### Given passage
--- START ---

JÁNOS SEBESTYÉN'S ITALIAN AWARD
The following article appeared in the Summer 2004
In the previous issue of Musical Notes, we wrote that Mr. János Sebestyén, a member of the Board of Directors of the Friends, received the Officers Grade of the Order of Merit of the Italian Republic from H.E. Giovan Battista Verderame, the Ambassador of Italy. Mr. Sebestyén was granted this award for decades of work for the propagation of Italian cultural values and the development of Italian-Hungarian cultural exchange, as well as for his artistic achievements.
Music lovers and radio listeners know that both as an artist and a broadcaster, you were always familiar with Italy and Italian culture. Do you have any memories of your rich contacts with Italy, which you would like to share with the readers of Musical Notes?

--- END ---

### Your tasks
1) Please repeat the passage of the article on János Sebestyén's Italian award starting at "Music lovers and" and ending at "of Musical Notes?".
2) Render this sentence from the article on János Sebestyén's Italian award in Spanish: "Mr. Sebestyén was granted this award for decades of work for the propagation of Italian cultural values and the development of Italian-Hungarian cultural exchange, as well as for his artistic achievements."

### The data
--- START ---

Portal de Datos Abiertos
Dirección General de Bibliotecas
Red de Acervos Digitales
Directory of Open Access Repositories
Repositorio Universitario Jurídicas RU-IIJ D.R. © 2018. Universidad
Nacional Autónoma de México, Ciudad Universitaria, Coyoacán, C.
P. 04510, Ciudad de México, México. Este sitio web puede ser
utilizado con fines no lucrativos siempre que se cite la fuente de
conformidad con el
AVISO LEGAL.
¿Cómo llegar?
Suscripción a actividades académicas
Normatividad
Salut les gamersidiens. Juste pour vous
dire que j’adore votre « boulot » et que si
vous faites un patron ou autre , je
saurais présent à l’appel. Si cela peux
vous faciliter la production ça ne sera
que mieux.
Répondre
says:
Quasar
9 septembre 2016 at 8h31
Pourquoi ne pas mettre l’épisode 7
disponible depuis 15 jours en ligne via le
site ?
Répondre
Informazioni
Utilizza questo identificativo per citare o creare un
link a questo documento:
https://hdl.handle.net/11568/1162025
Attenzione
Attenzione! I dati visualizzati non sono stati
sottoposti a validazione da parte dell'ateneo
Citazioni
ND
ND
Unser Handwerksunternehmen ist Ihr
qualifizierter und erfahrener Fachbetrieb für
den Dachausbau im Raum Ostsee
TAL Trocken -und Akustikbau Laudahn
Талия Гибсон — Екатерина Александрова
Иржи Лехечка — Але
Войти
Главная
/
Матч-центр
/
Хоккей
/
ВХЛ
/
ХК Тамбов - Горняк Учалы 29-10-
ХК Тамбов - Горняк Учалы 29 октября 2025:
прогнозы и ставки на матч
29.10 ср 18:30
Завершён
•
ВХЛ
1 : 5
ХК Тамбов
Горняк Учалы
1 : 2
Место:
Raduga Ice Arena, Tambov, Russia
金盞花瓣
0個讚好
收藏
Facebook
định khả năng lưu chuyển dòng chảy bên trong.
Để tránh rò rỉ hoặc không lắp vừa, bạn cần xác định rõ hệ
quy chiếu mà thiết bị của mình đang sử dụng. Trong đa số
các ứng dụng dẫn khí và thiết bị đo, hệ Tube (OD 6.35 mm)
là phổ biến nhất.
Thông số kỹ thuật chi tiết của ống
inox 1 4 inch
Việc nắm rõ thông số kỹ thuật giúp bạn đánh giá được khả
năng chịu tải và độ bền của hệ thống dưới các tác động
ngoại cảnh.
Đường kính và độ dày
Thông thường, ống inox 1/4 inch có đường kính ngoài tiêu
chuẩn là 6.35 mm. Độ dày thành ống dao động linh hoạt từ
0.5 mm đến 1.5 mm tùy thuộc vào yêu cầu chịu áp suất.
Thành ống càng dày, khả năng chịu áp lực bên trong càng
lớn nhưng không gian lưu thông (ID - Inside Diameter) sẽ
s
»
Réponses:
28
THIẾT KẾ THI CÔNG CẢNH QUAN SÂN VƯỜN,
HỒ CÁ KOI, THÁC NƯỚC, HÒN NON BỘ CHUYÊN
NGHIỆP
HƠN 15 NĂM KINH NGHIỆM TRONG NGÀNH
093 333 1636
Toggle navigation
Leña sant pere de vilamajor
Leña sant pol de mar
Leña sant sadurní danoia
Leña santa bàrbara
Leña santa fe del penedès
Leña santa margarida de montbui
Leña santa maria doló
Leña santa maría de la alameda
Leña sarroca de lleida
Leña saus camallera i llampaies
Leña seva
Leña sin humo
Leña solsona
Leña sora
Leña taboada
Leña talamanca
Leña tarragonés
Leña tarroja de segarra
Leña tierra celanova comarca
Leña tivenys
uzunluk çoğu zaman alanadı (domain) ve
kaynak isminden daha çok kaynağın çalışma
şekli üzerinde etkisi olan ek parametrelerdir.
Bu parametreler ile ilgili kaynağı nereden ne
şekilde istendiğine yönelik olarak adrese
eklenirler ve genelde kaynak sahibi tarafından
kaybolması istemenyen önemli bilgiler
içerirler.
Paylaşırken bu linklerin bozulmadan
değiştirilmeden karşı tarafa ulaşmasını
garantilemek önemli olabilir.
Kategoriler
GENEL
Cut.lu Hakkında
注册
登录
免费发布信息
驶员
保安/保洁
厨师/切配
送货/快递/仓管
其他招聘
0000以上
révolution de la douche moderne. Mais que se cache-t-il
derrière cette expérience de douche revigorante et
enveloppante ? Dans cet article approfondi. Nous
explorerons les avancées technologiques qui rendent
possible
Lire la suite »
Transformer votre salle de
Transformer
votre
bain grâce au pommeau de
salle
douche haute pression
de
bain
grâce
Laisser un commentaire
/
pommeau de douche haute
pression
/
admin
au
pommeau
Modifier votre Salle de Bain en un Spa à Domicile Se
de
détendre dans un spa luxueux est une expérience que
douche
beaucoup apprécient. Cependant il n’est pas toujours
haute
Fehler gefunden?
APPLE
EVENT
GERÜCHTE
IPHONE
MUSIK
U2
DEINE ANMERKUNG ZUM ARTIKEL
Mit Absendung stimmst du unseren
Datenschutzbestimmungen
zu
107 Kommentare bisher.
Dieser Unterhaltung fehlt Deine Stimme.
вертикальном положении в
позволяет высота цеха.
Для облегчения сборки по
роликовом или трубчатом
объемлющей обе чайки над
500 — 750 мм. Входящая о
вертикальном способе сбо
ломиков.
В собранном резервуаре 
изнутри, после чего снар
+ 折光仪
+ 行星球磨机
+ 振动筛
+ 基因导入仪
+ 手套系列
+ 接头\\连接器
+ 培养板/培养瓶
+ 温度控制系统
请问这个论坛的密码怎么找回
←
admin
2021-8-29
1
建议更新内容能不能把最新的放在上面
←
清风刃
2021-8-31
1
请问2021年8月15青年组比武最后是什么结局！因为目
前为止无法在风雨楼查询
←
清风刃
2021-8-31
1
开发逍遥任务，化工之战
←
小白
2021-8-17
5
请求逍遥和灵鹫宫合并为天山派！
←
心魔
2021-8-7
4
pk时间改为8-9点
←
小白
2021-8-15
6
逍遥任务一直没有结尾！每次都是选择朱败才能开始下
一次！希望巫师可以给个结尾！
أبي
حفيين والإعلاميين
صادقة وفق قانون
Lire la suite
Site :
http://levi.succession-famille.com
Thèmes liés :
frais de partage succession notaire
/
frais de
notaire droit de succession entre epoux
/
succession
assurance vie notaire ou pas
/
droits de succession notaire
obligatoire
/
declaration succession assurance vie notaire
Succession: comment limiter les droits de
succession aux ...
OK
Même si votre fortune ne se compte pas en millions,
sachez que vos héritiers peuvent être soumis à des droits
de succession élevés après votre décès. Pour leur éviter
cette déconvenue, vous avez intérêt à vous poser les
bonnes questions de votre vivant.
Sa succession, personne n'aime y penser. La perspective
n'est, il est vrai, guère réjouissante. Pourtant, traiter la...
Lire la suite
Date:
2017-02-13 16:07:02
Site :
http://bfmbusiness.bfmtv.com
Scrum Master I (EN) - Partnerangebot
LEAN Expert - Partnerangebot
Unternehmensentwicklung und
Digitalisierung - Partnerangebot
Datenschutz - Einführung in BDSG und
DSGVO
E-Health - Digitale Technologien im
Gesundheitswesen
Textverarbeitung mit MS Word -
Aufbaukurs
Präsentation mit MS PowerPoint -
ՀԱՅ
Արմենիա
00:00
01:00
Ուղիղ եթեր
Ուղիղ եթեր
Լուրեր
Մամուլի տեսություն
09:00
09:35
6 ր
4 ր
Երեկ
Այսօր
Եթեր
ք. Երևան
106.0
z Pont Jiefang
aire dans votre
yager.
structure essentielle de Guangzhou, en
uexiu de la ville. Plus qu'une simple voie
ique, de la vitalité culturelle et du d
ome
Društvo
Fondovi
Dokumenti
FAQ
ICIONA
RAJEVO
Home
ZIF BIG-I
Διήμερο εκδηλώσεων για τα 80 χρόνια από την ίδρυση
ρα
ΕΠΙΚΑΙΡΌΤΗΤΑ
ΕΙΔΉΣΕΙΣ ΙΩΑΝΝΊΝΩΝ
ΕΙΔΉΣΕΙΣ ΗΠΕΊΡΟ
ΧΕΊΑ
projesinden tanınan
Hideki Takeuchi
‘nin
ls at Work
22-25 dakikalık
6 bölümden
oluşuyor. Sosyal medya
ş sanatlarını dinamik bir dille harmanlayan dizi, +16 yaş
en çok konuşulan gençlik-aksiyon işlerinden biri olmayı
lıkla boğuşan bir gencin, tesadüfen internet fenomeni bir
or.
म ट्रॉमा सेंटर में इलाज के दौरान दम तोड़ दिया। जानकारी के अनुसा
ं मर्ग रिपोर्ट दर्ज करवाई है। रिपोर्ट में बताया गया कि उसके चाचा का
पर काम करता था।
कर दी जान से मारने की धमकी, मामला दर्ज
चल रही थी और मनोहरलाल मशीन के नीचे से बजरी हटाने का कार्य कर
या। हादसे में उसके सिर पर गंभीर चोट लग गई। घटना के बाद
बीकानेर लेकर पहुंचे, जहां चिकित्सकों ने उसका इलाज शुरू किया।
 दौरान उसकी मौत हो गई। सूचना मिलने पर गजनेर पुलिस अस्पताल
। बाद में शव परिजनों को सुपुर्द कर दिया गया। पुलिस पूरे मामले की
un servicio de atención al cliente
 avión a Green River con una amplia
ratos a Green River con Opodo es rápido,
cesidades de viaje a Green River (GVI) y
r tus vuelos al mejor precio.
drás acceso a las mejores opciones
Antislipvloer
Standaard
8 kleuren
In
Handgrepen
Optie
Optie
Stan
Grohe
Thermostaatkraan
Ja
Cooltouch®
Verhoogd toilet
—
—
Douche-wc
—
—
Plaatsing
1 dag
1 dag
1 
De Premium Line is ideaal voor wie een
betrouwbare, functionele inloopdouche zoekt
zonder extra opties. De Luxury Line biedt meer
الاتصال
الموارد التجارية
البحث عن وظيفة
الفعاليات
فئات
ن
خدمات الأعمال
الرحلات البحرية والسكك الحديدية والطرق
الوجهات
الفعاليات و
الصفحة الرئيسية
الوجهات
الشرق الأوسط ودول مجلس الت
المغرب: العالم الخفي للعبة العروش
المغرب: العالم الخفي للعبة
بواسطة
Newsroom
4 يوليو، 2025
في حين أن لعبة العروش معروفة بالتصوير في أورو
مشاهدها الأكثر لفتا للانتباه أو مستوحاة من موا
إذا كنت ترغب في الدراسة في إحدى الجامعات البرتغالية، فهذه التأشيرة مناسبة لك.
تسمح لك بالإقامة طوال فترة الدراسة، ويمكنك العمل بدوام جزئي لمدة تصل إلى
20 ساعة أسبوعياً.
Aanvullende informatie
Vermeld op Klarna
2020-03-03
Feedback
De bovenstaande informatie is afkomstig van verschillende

--- END ---

### Answers per task
1)
Music lovers and radio listeners know that both as an artist and a broadcaster, you were always familiar with Italy and Italian culture. Do you have any memories of your rich contacts with Italy, which you would like to share with the readers of Musical Notes?

2) El Sr. Sebestyén recibió este galardón por décadas de trabajo en la difusión de los valores culturales italianos y el desarrollo del intercambio cultural italo-húngaro, así como por sus logros artísticos.